▶ _Texte extrait_:

Si, du point de vue matériel, l’archive est de l’ordre du fixé, les corps dansants sont remarquables par leur qualité de présent. Or, le jeu entre des corps au présent et une matière traversant les époques permet de saisir non seulement comment une archive peut changer de statut au fil du temps, mais aussi à quel point cette métamorphose touche la pièce de danse en son entier. Alors qu’on pourrait avoir la tentation de faire des oeuvres de danse des archives-monuments, nous savons bien aujourd’hui que les monuments peuvent être détériorés-déconstruits-détournés, qu’ils sont donc vivants et non pas marques d’un passé intouchable. À travers la confrontation de ces œuvres, c’est avant tout un retour du refoulé colonial que je propose d’observer. Et il me semble que cela n’est possible que si l’on accepte de considérer les pièces de danse comme des instruments d’optique et d’écoute où se révèle avec éclat la complexité du temps.
2. Des voix subalternes dans des monuments de la danse contemporaine.
En 1984, Anne Teresa de Keersmaeker fait figurer une archive historique au cœur de sa pièce Elena’s Aria. Il s’agit d’une pièce non-narrative, surtout attachée à l’exploration de la qualité dansante, à l’émotion produite par les formes et les rythmes, dans un moment où la danse contemporaine redéfinit son rapport à la musique et tente de mobiliser des supports sonores singuliers.

▶ _Données fournies_:
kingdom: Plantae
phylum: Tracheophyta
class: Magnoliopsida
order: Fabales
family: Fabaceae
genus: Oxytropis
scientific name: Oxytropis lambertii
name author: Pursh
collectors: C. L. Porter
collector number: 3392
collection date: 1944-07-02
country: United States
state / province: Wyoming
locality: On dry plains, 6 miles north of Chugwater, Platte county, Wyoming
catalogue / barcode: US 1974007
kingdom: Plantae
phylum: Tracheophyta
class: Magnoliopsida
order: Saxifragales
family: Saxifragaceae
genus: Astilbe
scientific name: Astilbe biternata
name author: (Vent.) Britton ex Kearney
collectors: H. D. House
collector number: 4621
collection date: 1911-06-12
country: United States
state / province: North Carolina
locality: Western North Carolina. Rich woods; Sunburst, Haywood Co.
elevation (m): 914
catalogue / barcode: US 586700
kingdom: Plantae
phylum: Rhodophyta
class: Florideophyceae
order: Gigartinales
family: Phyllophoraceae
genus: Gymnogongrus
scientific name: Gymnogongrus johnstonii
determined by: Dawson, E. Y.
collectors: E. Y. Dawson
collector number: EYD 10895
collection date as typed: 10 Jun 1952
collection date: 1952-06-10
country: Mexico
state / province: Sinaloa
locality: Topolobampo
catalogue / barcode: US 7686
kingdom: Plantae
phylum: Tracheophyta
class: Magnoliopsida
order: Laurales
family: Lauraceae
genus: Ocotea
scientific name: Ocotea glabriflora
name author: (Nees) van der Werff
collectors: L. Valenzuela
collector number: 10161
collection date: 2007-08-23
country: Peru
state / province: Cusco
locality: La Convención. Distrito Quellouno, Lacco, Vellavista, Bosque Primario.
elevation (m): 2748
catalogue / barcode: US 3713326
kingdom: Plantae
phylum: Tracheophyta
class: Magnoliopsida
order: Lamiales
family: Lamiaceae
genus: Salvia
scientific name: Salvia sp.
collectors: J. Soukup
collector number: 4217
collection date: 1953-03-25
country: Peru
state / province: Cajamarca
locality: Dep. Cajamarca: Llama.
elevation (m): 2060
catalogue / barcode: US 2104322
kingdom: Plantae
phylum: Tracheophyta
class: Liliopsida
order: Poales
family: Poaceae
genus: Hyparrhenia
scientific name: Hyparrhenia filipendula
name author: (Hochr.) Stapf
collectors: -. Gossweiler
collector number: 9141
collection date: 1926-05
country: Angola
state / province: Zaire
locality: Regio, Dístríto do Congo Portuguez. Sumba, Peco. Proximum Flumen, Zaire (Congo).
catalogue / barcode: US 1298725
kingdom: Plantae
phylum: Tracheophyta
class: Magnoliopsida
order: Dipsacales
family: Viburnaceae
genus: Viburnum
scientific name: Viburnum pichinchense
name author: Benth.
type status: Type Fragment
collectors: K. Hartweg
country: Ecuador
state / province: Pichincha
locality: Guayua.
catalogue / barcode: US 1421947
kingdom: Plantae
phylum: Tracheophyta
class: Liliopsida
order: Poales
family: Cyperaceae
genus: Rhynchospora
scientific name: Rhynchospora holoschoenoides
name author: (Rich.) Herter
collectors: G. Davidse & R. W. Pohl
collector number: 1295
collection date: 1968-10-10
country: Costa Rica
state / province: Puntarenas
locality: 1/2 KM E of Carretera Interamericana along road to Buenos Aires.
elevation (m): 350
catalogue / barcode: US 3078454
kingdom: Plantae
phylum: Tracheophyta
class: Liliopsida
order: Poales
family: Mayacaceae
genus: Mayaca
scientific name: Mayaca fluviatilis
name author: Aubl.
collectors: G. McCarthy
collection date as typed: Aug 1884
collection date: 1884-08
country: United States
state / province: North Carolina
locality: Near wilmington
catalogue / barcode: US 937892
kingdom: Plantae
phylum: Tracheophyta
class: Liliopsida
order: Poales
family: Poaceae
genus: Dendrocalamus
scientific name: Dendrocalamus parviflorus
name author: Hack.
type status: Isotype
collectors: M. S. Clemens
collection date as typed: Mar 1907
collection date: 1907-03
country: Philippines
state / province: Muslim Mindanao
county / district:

▶ _Exercice écrit 1_: D'après l'extrait sur la danse, en quelle année Anne Teresa de Keersmaeker a-t-elle fait figurer une archive historique au cœur de sa pièce Elena's Aria ?
▶ _Exercice écrit 2_: Recopiez l'extrait sur la danse de « 2. Des voix » à « supports sonores singuliers. ».

▶ _Corrigé 1_: En 1984.

▶ _Corrigé 2_:
2. Des voix subalternes dans des monuments de la danse contemporaine.
En 1984, Anne Teresa de Keersmaeker fait figurer une archive historique au cœur de sa pièce Elena’s Aria. Il s’agit d’une pièce non-narrative, surtout attachée à l’exploration de la qualité dansante, à l’émotion produite par les formes et les rythmes, dans un moment où la danse contemporaine redéfinit son rapport à la musique et tente de mobiliser des supports sonores singuliers.